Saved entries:
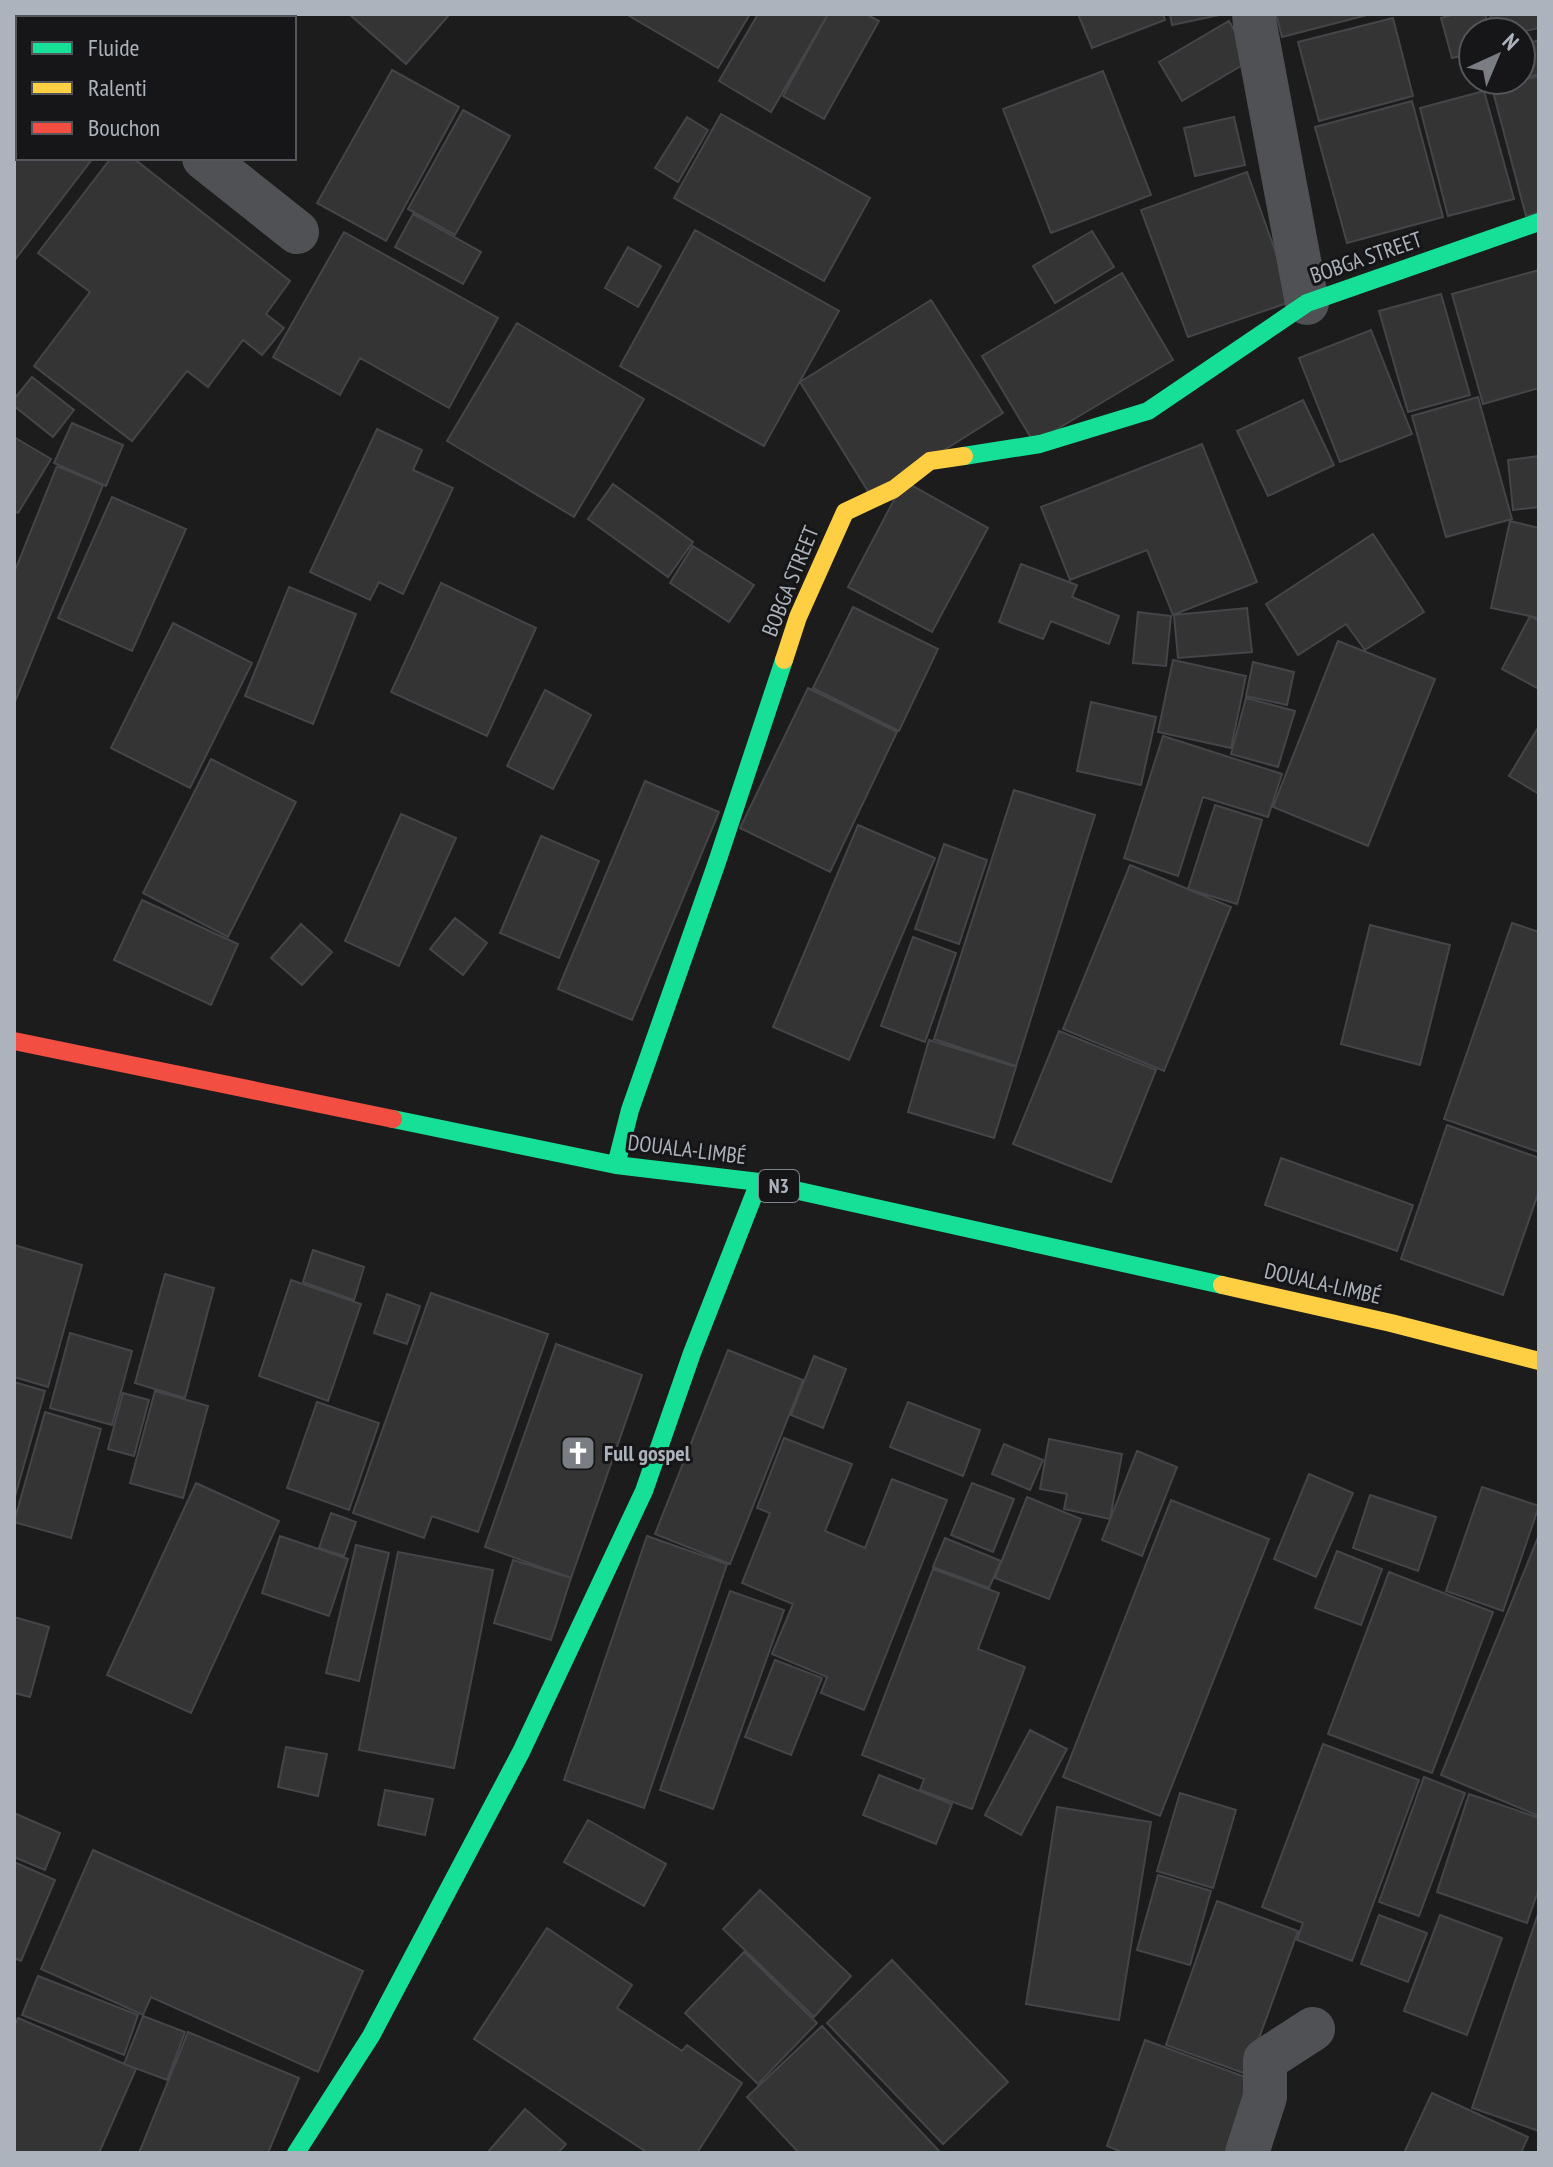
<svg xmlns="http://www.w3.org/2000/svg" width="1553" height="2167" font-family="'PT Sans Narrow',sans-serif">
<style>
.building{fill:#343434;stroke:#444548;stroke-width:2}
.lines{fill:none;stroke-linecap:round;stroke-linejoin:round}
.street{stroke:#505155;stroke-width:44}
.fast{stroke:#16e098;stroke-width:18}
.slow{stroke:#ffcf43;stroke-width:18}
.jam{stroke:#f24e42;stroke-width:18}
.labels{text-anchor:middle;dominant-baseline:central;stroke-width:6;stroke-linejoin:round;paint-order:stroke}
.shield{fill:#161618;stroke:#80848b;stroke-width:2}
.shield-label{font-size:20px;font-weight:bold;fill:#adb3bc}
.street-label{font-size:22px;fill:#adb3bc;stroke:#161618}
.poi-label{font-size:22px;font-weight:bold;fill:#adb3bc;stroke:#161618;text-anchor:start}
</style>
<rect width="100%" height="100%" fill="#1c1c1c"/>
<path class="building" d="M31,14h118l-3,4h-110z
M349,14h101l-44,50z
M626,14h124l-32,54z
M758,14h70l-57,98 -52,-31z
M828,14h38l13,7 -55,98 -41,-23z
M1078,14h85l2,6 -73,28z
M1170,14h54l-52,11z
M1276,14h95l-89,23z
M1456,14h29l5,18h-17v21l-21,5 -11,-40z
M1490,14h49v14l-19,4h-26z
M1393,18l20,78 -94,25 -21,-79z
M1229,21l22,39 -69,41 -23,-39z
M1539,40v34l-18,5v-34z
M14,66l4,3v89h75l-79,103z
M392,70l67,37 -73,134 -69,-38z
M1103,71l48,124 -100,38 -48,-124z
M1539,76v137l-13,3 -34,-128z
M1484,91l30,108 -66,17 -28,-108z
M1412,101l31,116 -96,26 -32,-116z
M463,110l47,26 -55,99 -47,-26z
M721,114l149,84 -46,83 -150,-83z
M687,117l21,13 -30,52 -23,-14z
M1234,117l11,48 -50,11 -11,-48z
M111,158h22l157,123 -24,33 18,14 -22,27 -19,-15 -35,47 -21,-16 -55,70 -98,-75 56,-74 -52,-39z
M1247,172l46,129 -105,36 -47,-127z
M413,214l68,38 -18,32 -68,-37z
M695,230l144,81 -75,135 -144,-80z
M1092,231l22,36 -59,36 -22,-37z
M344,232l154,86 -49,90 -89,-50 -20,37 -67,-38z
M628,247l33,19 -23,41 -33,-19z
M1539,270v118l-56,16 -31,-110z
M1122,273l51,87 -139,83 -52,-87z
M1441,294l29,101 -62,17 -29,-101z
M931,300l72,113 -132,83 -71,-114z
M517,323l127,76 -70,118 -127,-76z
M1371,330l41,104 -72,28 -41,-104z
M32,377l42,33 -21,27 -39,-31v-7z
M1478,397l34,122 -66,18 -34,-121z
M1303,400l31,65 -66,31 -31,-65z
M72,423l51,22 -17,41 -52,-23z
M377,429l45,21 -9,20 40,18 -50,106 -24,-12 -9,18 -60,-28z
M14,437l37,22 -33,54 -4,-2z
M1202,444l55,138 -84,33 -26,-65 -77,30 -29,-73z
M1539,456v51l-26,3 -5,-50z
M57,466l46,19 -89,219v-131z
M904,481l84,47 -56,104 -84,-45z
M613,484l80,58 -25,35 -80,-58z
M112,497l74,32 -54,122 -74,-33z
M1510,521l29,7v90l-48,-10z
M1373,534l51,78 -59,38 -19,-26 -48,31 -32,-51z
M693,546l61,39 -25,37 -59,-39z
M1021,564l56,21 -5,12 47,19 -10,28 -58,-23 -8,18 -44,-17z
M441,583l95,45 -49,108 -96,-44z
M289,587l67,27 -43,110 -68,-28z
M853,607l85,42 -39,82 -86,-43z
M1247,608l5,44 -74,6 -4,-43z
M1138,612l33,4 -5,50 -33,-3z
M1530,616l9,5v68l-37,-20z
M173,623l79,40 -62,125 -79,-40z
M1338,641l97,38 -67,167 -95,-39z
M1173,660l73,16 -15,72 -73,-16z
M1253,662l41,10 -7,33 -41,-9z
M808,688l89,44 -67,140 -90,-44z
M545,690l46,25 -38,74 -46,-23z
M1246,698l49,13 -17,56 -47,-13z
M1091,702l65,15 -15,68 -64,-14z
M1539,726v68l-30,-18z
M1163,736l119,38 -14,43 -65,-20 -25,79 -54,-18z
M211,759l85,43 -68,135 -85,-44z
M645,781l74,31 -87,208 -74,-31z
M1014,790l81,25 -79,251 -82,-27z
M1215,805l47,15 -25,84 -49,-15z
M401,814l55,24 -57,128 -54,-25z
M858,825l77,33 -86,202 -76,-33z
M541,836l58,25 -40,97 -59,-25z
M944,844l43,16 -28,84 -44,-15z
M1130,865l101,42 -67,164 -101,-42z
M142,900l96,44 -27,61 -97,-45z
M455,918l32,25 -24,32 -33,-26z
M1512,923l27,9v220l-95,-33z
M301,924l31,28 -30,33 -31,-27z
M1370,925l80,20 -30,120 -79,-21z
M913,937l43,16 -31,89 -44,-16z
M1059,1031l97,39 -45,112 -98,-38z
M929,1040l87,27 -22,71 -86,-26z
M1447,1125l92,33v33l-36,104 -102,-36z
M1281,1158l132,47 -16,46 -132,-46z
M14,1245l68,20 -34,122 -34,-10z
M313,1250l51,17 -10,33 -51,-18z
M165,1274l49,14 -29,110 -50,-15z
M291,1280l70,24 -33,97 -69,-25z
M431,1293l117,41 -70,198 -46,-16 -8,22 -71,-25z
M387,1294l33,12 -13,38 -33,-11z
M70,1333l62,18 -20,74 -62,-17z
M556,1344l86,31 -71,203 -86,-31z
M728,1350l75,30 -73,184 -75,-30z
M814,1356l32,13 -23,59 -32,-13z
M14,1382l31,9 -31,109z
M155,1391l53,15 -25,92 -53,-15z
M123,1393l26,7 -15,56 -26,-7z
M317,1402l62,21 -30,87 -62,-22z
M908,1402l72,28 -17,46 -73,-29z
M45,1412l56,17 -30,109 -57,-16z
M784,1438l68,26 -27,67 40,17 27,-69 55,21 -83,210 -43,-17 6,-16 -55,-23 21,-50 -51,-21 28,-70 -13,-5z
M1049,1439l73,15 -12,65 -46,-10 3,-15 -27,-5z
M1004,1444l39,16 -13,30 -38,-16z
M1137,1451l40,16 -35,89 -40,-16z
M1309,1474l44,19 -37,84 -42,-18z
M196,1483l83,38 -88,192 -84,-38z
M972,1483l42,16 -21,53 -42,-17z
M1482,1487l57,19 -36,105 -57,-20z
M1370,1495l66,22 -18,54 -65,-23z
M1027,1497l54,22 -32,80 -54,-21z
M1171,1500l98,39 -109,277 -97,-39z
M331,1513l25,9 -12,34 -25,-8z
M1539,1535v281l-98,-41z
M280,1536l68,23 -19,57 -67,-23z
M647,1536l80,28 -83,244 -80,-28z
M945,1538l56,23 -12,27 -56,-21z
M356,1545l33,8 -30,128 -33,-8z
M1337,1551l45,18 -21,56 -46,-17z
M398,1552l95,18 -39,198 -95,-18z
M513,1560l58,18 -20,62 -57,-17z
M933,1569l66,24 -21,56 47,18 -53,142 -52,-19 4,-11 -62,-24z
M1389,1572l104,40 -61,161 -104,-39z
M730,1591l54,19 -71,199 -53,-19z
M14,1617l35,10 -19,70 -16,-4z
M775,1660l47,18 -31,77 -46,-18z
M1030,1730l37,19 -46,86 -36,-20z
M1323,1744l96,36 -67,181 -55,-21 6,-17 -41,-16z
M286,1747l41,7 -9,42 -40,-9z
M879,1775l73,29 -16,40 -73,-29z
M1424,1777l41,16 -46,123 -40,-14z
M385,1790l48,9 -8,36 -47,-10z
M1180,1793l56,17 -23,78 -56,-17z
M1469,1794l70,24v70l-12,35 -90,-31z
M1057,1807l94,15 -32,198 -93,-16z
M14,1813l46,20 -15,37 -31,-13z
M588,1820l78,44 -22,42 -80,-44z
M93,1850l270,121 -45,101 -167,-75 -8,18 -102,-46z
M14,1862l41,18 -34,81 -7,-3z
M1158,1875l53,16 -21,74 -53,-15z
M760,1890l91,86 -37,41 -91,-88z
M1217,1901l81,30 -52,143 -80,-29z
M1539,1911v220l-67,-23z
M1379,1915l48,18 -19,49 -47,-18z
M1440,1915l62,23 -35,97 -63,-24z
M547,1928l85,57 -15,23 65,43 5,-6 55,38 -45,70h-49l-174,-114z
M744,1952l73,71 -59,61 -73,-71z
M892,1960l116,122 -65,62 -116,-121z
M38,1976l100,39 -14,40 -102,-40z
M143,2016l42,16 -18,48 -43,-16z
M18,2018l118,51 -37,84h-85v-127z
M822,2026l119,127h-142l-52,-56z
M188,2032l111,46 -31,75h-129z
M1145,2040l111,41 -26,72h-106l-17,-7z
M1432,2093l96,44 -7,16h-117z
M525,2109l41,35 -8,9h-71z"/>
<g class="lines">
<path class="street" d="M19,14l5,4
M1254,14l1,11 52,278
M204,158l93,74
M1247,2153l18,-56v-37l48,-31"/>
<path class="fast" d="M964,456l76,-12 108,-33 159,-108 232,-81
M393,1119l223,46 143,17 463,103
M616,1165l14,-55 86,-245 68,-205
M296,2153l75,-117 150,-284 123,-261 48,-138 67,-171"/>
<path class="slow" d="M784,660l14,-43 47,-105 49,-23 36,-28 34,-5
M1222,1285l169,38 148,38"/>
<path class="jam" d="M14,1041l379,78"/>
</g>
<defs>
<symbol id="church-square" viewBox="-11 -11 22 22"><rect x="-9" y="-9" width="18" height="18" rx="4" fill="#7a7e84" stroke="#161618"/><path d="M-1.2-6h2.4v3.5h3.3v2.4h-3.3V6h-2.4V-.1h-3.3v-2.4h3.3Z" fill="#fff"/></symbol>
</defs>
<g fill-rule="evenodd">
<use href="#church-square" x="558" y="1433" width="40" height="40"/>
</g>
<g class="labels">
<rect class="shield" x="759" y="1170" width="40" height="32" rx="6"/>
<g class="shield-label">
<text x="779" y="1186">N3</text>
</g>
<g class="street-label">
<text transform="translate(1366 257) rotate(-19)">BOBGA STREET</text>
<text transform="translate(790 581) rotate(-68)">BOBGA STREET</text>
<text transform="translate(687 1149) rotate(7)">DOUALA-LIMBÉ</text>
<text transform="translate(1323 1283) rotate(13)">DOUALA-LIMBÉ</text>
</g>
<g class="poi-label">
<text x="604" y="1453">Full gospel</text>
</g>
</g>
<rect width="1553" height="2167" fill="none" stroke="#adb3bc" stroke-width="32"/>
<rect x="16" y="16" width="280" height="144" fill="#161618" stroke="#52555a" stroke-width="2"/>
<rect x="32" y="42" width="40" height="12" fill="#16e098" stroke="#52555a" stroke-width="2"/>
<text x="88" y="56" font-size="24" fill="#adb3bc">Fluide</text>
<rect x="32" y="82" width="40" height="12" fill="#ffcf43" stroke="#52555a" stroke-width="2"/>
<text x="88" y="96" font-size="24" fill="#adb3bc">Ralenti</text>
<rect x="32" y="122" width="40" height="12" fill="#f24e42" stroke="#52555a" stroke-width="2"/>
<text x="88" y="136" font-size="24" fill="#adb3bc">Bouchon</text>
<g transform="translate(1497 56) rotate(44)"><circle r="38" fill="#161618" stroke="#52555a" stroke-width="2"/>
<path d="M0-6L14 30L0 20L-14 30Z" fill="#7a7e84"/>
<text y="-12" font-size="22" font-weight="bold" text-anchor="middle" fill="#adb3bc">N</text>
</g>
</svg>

EXERCISE REQUIREMENTS
Write out every line of the data that holds the word "lines".

SOLUTION FOR THIS EXERCISE
.lines{fill:none;stroke-linecap:round;stroke-linejoin:round}
<g class="lines">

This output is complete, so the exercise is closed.